Every time we’re ready to go all in, they push us out.
“The Guilty” features a star-power performance by Jake Gyllenhaal, crisp and economic direction from Antoine Fuqua (who previously teamed up with Gyllenhaal on the underrated boxing flick “The Southpaw”) and has first-class source material, as it’s a remake of the 2018 Danish gem of the same name. Alas, something gets lost in the translation, and what should be an engrossing, claustrophobic thriller keeps on throwing us for a loop and has us asking questions about logic when we should be so immersed in the story we don’t care about the plot holes.
Netflix presents a film directed by Antoine Fuqua and written by Nic Pizzolatto. Rated R (for language throughout). Running time: 89 minutes. Opens Friday at Landmark Renaissance Place in Highland Park and available Oct. 1 on Netflix.

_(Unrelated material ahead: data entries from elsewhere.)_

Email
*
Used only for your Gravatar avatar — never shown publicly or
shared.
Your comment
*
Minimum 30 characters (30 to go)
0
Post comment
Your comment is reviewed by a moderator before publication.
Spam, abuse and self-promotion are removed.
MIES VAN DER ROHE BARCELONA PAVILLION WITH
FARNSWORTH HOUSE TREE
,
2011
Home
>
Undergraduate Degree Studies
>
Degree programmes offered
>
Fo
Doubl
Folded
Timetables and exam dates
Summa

Save for one brief sequence, the 85-minute run of “The Guilty” takes place within the LAPD Emergency Service Division, where Gyllenhaal’s Joe Baker is working the late shift against a backdrop of TV monitors displaying the chaos enveloping the Los Angeles area as wildfires rage out of control. We eventually learn Joe, a police detective, is off the streets because he’s facing charges about deadly serious misconduct — and the court hearing is tomorrow, and doesn’t it seem odd the Department would have Joe working such a stressful post, especially on the eve of such a huge day in his life? That’s the first indication “The Guilty” is going to bend reality to suit the story, but not the last.

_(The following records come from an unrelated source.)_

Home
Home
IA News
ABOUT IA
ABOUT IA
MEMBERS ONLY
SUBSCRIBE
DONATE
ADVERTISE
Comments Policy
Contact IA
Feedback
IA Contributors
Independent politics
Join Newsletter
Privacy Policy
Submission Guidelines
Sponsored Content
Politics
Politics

With Fuqua’s cameras following Joe around in a docudrama style, with a myriad of closeups of Joe’s face, his eyes, his mouth, as he navigates through an endless tsunami of emergency calls, it’s apparent Joe is under a great deal of stress — on the job and in his personal life, as he’s been estranged from his wife for six months and he misses his daughter, which leads to Joe making such stupid decisions as calling the house at 2 a.m. and asking his wife if he can speak to their child. No, Joe. She’s asleep. Jeez. Besides, you’re not supposed to be on your personal phone, you’re supposed to be manning those incoming 911 calls.
On one such call, Joe ascertains that a young woman named Emily (voiced by Riley Keough) has been abducted by her ex-husband Henry (Peter Sarsgaard), leaving their 6-year-old daughter and infant son home alone. (We never see any of the characters who appear via phone conversations.) With Joe continually looking at a photo of his own daughter so we don’t miss the symbolic heaviness of this situation, he embarks on a frantic mission to determine Emily’s whereabouts and also contact Emily’s daughter to assure her everything will be all right.
Along the way, Joe snaps at his co-workers, gets into heated arguments with a California Highway Patrol dispatcher (Da’Vine Joy Randolph), asks his old friend Sgt. Bill Miller (Ethan Hawke) to break the law on his behalf, and is so obviously on the verge of his own meltdown that it feels like someone should be calling 911 to report HIM.
“The Guilty” wants to make a statement about a man who’s trying to save himself through saving others, but the message is delivered with all the subtlety of a frantic 911 call.